Quantifying the state of the art of electric powertrains in battery electric vehicles: Range, efficiency, and lifetime from component to system level of the Volkswagen ID.3

Abstract

With the rise of battery electric vehicles to mass production, many technical improvements have been realized to drastically increase the electric range, efficiency, and sustainability. However, insights into those valuable state-of-the-art solutions are usually not shared with researchers due to the strict non-disclosure policies of electric vehicle manufacturers. Many studies, therefore, rely on assumptions, best-guess estimates, or insider knowledge. This article presents an in-depth multi-scale analysis of the electric powertrain characteristics of a Volkswagen ID.3 Pro Performance. The focus is set on the range, power, and lifetime perceivable by the user. Thorough experimental tests are performed from the battery cell to vehicle level, following the energy conversion from source to sink. Energy densities are determined at all levels and the absolute electric range is quantified under varying operating conditions. Power capability and efficiency is evaluated at cell level by quantifying the battery cell and pack performance with current rate tests in charge/discharge scenarios and impedance determination, as well as by determining powertrain energy conversion efficiency with in-vehicle measurements.
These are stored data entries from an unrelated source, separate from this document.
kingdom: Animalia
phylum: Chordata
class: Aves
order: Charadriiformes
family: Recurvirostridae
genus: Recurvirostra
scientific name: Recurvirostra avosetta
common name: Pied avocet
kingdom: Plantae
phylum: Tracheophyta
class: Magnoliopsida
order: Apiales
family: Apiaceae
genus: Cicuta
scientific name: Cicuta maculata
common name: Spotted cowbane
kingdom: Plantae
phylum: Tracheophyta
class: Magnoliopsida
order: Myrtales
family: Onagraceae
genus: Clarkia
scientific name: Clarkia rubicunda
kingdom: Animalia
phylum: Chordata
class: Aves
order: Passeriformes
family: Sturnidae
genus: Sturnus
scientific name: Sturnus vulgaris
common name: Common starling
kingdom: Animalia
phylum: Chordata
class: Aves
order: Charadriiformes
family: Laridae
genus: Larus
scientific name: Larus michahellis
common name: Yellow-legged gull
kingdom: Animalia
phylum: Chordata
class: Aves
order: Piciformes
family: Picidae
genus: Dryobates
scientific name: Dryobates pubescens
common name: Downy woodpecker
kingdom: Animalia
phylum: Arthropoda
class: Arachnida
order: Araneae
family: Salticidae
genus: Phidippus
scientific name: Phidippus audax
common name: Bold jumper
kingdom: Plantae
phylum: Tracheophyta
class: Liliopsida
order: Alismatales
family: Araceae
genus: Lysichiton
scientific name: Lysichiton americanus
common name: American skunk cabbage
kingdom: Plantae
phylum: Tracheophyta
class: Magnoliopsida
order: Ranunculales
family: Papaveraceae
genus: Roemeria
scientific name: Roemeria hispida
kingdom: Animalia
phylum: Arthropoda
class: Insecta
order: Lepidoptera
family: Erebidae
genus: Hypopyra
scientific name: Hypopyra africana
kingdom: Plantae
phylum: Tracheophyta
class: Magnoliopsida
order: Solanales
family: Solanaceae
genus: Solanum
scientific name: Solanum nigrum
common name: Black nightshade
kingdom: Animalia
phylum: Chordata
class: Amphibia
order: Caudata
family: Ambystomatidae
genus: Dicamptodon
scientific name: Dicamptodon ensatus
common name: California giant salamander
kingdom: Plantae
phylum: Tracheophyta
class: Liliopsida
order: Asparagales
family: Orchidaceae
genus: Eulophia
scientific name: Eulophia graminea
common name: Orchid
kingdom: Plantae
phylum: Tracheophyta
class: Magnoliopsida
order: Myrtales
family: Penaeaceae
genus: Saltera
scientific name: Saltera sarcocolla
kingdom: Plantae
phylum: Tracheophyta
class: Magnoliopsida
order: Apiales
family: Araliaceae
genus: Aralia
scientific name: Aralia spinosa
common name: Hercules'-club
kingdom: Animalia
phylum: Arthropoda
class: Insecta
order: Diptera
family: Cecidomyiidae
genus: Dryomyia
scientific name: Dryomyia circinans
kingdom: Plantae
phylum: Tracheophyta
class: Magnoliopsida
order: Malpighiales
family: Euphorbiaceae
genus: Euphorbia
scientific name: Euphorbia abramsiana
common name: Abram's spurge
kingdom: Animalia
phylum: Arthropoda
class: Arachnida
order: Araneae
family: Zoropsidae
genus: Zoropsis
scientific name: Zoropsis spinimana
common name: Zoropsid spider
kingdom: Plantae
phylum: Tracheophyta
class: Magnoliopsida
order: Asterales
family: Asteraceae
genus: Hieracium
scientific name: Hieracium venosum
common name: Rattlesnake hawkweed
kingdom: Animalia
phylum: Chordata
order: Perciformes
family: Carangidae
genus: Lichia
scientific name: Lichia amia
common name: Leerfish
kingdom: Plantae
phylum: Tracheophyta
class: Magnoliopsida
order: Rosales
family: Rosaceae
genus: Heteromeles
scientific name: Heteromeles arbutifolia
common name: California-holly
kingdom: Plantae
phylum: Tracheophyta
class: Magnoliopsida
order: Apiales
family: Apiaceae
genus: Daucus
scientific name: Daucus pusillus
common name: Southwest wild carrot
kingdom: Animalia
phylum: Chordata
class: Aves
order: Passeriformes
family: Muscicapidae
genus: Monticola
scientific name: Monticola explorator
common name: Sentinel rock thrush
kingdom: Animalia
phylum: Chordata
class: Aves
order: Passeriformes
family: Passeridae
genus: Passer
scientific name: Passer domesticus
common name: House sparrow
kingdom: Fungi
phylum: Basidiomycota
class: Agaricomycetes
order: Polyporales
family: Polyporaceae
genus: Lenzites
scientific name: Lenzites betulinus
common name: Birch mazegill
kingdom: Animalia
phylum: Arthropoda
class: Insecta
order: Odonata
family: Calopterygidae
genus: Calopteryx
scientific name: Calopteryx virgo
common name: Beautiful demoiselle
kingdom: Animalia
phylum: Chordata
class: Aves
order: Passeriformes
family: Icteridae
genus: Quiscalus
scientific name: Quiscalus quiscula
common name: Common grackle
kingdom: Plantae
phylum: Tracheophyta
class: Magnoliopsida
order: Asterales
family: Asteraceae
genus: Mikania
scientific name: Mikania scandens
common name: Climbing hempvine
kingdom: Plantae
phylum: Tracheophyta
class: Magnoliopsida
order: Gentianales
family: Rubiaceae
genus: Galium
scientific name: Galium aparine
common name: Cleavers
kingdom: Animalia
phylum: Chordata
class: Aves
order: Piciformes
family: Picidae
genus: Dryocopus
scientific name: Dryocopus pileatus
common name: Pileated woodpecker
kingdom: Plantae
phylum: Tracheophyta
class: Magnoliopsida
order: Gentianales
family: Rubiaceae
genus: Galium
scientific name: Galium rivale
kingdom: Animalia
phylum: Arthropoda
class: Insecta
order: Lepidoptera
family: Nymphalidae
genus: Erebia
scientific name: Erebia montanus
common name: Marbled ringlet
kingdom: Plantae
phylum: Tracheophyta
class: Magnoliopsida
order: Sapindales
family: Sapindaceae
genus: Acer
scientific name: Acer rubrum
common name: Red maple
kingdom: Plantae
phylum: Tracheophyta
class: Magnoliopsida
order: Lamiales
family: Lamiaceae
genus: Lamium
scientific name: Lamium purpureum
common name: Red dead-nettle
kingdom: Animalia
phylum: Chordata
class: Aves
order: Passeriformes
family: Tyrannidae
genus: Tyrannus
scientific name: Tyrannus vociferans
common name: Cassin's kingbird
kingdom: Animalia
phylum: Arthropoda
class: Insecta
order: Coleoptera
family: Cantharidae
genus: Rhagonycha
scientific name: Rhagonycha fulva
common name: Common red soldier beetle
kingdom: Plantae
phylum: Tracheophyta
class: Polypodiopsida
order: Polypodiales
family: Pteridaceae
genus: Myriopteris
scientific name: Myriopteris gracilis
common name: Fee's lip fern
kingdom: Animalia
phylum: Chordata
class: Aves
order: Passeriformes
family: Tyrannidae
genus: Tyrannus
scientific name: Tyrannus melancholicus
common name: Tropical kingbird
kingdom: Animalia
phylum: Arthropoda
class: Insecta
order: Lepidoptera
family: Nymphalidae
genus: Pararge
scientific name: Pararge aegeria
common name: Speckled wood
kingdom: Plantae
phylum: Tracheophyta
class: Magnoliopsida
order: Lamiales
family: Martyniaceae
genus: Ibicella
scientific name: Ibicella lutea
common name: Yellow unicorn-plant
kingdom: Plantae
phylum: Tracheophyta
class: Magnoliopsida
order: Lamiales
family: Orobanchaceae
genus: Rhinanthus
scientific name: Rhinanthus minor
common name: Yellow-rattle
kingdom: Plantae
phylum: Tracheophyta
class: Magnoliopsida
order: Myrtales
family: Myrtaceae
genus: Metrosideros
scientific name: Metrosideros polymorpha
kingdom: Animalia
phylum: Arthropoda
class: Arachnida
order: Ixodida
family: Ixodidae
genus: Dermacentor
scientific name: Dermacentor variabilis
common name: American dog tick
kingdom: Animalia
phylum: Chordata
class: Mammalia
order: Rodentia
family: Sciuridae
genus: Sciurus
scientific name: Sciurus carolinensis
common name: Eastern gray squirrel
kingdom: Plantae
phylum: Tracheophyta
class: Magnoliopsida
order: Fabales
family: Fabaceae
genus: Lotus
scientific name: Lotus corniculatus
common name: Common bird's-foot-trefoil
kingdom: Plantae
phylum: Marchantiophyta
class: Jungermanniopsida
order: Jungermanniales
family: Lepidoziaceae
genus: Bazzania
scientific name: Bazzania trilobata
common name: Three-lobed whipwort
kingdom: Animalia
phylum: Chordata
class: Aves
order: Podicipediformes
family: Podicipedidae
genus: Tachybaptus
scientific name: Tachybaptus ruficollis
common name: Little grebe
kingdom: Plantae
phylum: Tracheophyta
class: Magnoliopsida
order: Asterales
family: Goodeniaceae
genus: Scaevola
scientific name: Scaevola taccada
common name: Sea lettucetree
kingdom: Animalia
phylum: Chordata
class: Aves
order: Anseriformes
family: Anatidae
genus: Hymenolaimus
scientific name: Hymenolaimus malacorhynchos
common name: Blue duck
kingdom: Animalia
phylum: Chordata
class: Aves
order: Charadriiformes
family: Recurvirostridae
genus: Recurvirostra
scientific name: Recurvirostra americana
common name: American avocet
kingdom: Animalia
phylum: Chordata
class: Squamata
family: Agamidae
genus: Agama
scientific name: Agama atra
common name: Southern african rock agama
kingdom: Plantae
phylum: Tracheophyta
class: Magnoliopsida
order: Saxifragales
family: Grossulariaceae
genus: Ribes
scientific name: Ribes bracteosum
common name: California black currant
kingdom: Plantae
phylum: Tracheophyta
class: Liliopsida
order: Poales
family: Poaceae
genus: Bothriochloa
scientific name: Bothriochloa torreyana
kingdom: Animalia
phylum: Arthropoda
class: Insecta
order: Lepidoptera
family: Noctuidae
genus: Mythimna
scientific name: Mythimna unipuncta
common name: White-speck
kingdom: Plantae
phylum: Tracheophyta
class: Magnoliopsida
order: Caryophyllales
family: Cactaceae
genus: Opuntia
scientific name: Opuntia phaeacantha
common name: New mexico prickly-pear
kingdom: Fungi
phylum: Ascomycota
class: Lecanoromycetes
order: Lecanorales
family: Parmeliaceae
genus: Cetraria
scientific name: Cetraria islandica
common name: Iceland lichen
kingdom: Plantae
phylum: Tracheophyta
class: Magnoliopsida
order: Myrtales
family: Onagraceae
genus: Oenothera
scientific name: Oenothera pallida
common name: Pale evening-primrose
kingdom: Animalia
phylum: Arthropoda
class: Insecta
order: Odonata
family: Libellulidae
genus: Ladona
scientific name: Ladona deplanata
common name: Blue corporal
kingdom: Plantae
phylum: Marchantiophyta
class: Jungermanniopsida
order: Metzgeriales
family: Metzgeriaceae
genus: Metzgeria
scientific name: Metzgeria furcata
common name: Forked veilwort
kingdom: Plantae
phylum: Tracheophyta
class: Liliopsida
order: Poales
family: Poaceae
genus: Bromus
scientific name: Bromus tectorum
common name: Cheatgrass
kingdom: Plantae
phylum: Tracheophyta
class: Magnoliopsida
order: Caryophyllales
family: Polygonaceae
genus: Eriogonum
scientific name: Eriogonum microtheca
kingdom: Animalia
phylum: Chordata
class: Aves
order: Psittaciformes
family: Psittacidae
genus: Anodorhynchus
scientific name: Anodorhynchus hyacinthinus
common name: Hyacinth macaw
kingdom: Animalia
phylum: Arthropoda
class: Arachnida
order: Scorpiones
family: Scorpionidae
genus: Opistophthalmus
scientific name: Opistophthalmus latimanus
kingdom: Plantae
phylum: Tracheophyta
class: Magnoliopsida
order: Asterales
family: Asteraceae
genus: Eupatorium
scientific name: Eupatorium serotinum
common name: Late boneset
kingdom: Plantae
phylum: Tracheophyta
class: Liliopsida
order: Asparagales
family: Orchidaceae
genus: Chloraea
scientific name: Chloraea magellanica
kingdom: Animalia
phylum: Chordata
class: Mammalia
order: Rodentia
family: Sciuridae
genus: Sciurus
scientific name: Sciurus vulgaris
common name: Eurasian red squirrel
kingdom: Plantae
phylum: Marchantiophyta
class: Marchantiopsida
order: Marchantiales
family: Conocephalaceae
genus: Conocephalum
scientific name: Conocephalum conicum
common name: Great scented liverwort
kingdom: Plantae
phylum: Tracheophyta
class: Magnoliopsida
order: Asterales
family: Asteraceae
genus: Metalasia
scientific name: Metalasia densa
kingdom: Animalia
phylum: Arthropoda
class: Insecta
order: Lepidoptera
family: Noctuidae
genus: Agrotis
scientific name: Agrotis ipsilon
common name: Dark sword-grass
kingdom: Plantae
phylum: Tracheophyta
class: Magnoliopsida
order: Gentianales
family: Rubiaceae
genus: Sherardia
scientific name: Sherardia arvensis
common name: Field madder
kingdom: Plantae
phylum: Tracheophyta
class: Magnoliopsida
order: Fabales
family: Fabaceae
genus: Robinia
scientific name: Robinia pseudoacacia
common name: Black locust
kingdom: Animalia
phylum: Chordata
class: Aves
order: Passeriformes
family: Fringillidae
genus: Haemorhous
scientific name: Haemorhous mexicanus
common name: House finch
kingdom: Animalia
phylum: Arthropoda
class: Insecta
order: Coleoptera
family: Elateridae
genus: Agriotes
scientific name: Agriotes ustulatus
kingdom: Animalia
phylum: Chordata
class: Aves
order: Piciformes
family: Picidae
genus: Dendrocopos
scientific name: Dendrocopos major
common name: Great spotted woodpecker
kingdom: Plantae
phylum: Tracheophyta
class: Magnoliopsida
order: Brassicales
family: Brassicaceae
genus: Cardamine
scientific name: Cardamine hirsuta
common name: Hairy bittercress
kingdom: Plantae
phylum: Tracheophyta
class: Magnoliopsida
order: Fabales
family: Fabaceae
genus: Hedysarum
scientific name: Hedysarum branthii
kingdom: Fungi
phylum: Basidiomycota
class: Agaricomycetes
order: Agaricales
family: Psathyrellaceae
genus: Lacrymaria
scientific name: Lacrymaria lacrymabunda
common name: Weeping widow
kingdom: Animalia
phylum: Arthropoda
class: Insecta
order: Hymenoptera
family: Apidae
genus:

Moreover, accelerated aging tests of the lithium-ion battery cells are performed with close to real-world conditions and projected to vehicle level, demonstrating that the lithium-ion battery pack achieves mileages outperforming the warranty information of the manufacturer under real-world operation. Overall, the results provide valuable insights into the current state of the art and can serve as a reference for automotive engineering in academia. Over 10 GB of lithium-ion battery cell, pack, and overall powertrain measurement data from the lab and real-world environment is available as open source alongside the article. • Teardown and multiscale investigation of the electric powertrain of a Volkswagen ID.3. • Battery module to pack integration leads to predominant energy density losses. • Powertrain efficiency is mainly limited by the inverter/electric machine unit. • Fast charging limitation is traced back to the power capability at cell level. • Aging tests indicate larger mileage/operating time as assumed in the literature.